Funeral service is ruining its own business model out of fear and a misunderstanding of what the public wants.
Point #5: Facility Licensing Requirements Are Outdated
To be deemed operational in most states, a funeral home must have a prep room. Today, however, the overwhelming number of firms are cremating more bodies than embalming them. In addition, most funeral homes do not have a crematory they own, whether outright or in part. Some states will not let a funeral home even own a crematory, and a few even have anachronistic provisions that a funeral home must have several caskets onsite in order to be compliant. In several other states, not only can’t a funeral home own a crematory, but it also cannot operate a combination funeral home/cemetery business.
If your facility burned down tonight, would you rebuild it exactly the same? Same size? Same features? Same location? Would you want to have a crematory in it? Or perhaps you would even rebuild. Or maybe you’d just take the insurance money and retire to Del Boca Vista like Morty Seinfeld.
The Critical Question
Now that you’ve read the 2022 NFDA Cremation and Burial Report and this column, I pose the one critical question funeral service must answer: What reforms are necessary for this profession to be profitable, attract and retain top-notch talent and provide good service consumers want to pay for?

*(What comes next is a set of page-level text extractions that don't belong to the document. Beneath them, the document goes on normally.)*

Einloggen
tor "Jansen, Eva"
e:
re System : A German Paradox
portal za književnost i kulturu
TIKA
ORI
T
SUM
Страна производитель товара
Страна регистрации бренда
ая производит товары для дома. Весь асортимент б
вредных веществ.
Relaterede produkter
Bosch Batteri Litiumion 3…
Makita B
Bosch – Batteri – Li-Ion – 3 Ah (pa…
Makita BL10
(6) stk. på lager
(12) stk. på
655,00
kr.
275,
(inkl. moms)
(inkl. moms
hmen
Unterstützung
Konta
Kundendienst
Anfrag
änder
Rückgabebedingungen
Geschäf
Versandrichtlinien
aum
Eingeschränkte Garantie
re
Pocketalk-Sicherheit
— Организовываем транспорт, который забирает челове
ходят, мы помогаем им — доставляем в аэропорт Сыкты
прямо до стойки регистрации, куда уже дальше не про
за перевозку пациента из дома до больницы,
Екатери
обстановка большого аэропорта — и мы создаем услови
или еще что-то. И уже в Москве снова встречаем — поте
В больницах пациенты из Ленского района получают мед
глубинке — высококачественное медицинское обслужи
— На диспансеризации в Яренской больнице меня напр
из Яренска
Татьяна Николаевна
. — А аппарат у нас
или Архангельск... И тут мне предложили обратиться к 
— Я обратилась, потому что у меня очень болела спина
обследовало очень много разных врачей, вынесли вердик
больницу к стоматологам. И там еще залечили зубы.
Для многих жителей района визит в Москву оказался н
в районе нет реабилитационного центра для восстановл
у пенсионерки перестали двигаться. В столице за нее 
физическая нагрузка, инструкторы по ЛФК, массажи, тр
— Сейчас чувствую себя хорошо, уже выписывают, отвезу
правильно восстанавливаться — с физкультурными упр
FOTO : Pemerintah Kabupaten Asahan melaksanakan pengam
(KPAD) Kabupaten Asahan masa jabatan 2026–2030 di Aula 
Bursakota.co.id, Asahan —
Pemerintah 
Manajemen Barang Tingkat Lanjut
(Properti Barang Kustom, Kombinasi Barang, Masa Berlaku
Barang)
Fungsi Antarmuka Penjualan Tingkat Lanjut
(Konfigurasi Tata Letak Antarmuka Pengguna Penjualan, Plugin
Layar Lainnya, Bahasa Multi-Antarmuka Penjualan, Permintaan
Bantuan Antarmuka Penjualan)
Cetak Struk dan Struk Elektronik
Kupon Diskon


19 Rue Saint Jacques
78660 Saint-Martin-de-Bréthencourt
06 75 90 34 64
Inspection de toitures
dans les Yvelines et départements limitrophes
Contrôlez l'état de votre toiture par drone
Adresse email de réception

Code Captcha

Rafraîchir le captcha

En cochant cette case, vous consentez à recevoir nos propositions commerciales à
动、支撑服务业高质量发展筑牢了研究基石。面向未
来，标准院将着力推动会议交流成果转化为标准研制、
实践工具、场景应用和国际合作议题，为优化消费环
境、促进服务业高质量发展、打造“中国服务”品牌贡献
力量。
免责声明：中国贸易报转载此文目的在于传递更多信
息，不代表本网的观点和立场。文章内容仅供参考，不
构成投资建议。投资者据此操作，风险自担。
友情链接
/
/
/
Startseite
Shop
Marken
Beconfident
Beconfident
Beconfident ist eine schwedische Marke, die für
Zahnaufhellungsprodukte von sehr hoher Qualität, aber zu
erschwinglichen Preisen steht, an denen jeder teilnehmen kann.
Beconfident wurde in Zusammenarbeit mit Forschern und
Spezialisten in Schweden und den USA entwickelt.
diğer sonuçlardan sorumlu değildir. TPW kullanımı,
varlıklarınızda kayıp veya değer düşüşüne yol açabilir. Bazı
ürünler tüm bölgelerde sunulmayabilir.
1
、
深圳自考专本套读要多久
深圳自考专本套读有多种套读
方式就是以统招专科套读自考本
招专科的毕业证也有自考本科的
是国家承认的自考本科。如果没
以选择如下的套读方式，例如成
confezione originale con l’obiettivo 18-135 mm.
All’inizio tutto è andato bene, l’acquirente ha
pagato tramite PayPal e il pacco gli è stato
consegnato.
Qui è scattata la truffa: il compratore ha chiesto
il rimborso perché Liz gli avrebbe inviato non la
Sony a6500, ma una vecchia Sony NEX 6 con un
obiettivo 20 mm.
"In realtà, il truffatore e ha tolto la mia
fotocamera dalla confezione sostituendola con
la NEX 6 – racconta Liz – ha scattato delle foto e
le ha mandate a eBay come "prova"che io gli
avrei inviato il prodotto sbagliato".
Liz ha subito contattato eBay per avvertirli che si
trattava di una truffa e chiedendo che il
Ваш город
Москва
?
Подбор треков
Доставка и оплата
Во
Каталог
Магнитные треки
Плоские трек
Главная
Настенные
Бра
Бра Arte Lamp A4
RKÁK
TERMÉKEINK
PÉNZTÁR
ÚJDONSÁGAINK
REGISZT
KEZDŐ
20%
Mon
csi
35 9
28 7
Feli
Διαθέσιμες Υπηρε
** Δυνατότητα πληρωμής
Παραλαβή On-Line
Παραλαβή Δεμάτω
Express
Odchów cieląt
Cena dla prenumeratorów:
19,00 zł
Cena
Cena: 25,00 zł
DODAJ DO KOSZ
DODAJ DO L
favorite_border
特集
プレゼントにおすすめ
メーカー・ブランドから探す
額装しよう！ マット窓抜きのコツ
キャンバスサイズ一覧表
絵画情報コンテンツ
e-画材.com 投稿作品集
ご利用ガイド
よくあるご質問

This question is what national groups must take the lead on solving. This question is what study groups should push and pull their members to discuss. This question is what state associations should address to create an actionable plan that resolves these issues.
Moreover, regardless of what the national, state and peer groups do, this is something you must resolve or you’ll face economic ruin.
This latest report should be a clarion call to everyone; you’re either living this reality already or you will be soon. Do not invest another cent in your existing business without formulating a 20-year game plan – and don’t leave your exit strategy out of that plan.
These are not the ramblings of an old man. This is a love letter. I beseech you – migrate, mutate or die off.